L’heure normale
Pour leur apprendre au jour le jour l’heure normale et naturelle qu’il est présentement, nos ancêtres ont, bien entendu, le soleil, la lune, la marée, le train, la poste et quelques habitudes locales, sans oublier l’horloge grand-père qui trône peut-être à la maison. En plus, toutes sortes de petits trucs familiers: par exemple la minute correspond au temps d’un Pater lentement récité, la demi-heure correspond au temps d’une pipée, le quart d’heure au temps d’un chapelet normal, la nuit en principe dure trois chandelles.

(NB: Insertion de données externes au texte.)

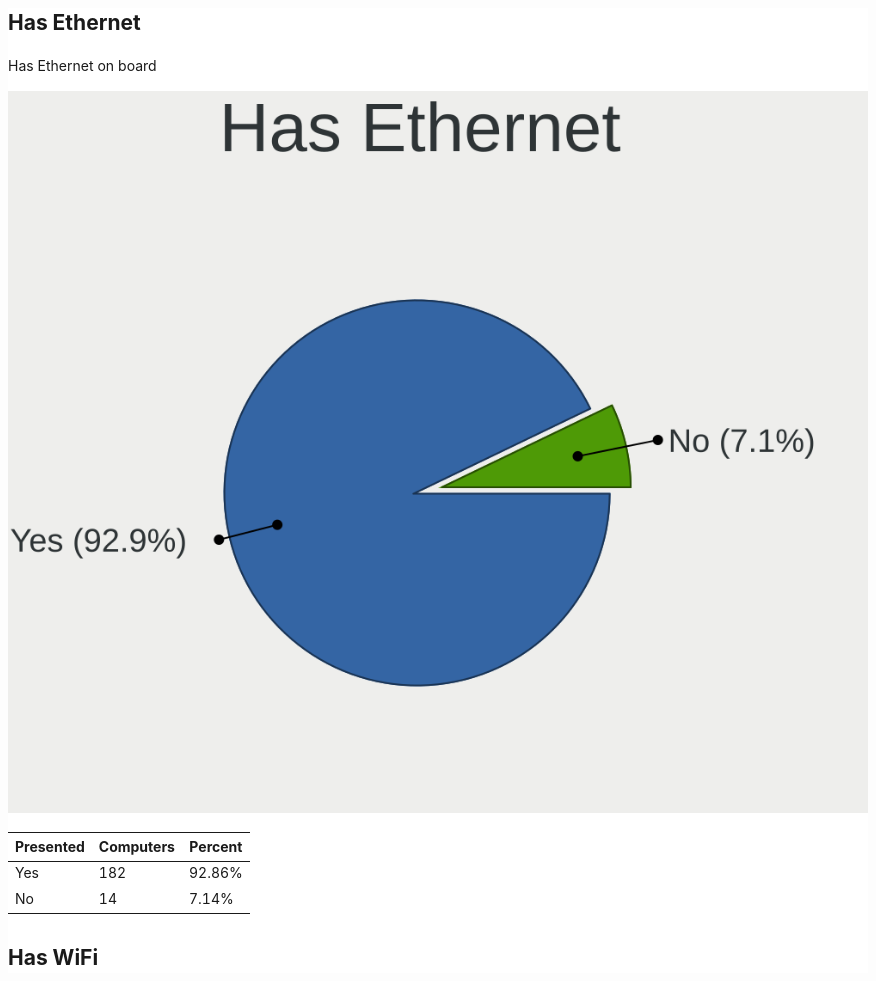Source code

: Has Ethernet
------------

Has Ethernet on board

![Has Ethernet](./images/pie_chart/node_has_ethernet.svg)


| Presented | Computers | Percent |
|-----------|-----------|---------|
| Yes       | 182       | 92.86%  |
| No        | 14        | 7.14%   |

Has WiFi
--------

Leurs heures privilégiées sont minuit à Noël, trois heures le Vendredi Saint, l’heure de l’Angelus matin, midi et soir, l’heure des messes annoncées le dimanche, l’heure du chapelet en famille. D’autres heures encore les attirent: l’Heure d’adoration, les Heures de garde au Sacré-Coeur, au Saint-Sacrement orchestrées parfois par l’Archiconfrérie de l’Adoration perpétuelle, voire par l’Horloge Eucharistique. Celle-ci permet, en effet, de savoir exactement l’heure des messes dans différentes parties du monde. À l’arrière-plan de ces choix vivement encouragés par le clergé, retentit l’avertissement solennel du Christ: «Ainsi, vous n’avez pas eu la force de veiller une heure avec moi?» (Matthieu 26, 40) Et n’oublions pas les veillées funéraires avec leur chapelet à chaque heure.
Il fut un temps – pas si lointain – où le culte des heures sacrées était enrichi d’indulgences, elles-mêmes comptabilisées à l’heure, destinées aux âmes du Purgatoire, aux agonisants, à la Propagation de la foi, au règne du Coeur de Jésus et à d’autres encore!
«À l’heure de notre mort»
Nos grands-pères et grands-mères dans la foi catholique, croyants fermes en l’éternité et au «Beau Ciel – Éternelle Patrie», furent probablement moins obsédés que nous le sommes à mesurer leur temps réel, quotidien, immédiat. Davantage habitués à obéir au temps cosmique et à le diviser en passé, présent et avenir, ces mêmes «Anciens Canadiens» pensaient le temps plutôt linéairement, en termes de salut et de fins dernières. «Sans le salut, pensez-y bien!» Ce cantique fort connu invite à fixer en particulier «l’heure de notre mort», cinquante fois répété chaque soir à l’heure du chapelet.
Derrière ces rites, hier comme aujourd’hui, nous percevons une volonté naturelle de marquer le temps réel, un besoin de le maîtriser sinon de le vaincre en le comptabilisant. Voilà qui n’est pas sans rappeler le vent de panique qui existe maintenant face au temps virtuel et à la vie qui passe. L’impossibilité d’inverser le cours du temps rend chaque heure de plus en plus précieuse.
«Il y a un temps pour tout» dit la Bible. Toujours vrai. C’est ainsi que nous pourrions nous amuser… sérieusement et nous étonner du citadin qui ne semble avoir ni espace ni temps pour lui, qui vit la nuit et dort le jour, qui ne semble lié ni aux astres ni au temps ni à la terre. Mais ce citadin pourrait quand même se retrouver, si justement il prenait le temps d’identifier ces quelques moments forts de la journée à ne pas manquer, par la prière, par un temps de méditation, par le silence. Ces moments forts, les priants d’aujourd’hui, à l’exemple des moines de toujours, les identifieront grâce à la «prière du temps présent».
Tout n’est pas révolu de la manière dont nos pères et nos mères marquaient le temps. Encore aujourd’hui, des clochers, dans les campagnes québécoises et même en ville, sonnent régulièrement l’Angelus. Il arrive même que plusieurs communautés paroissiales urbaines affichent ouvertement les heures des messes… et des confessions. C’est la vie qui continue, que chaque heure sonne à sa manière! Une célébration populaire des heures ne sera jamais en trop.